Canada's Best Cheesecake

Canada’s Best Cheesecake (my cake pan is ⌀ 20cm)

175g   Oreo-cookies
60g   Margarine

2   egg whites (large)
4   gelatine leaves (mine are 12 to 1l of liquid, also you need enough gelatine for about 3 1/3dl of liquid)
2   egg yolks
100g   maple syrup
150g   cream cheese, unflavored
200g   whipping cream

1. Crush the cookies well (with filling). Melt the margarine. Add the melted margarine into the cookie crumbs and mix together. Place a piece of baking sheet on the bottom of a round cake pan (about ⌀ 20-24cm, with removable bottom) and tap the cookie mixture evenly in. Refrigerate.

2. Place the gelatine leaves into cold water. Separate the egg yolks and whites into two bowls. Foam the egg whites really fluffy. Add the maple syrup and cream cheese into the egg yolks and whisk lightly ’till smooth.

3. Whip the cream. Bring some water to boil. Take the gelatine leaves out of the cold water and squeeze dry. Place them into a cup and add about 1/2dl boiling water on them. Mix ’till dissolved. Add the dissolved gelatine into the yolk-syrup-cheese mixture mixing all the time.
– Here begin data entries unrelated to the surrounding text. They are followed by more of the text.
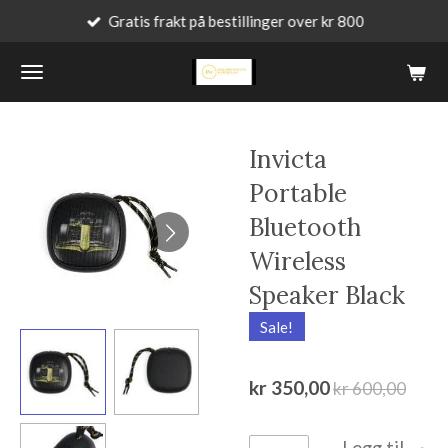
Gratis frakt på bestillinger over kr 800
Gå
til
hovedinnhold
Invicta
Portable
Bluetooth
Wireless
Speaker Black
Sale!
kr 350,00
kr 600,00
Legg til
4. Then add the whipped cream and mix ’till even. Finally fold in the foamed egg whites. Pour the mixture onto the cookie bottom and fridge for overnight, or at least 5 hours ’till solid. Remove the ring, cut the pieces and enjoy with some more maple syrup. Absolutely delicious, and so fluffy. Love the structure!

Marika~

Ps. Got to be also a confectioner in my bakery today. Was nice, though quite dangerous, when one can eat all the little leftover cake edges and ruined Berliners. Mmmm.. Can’t wait to do that again!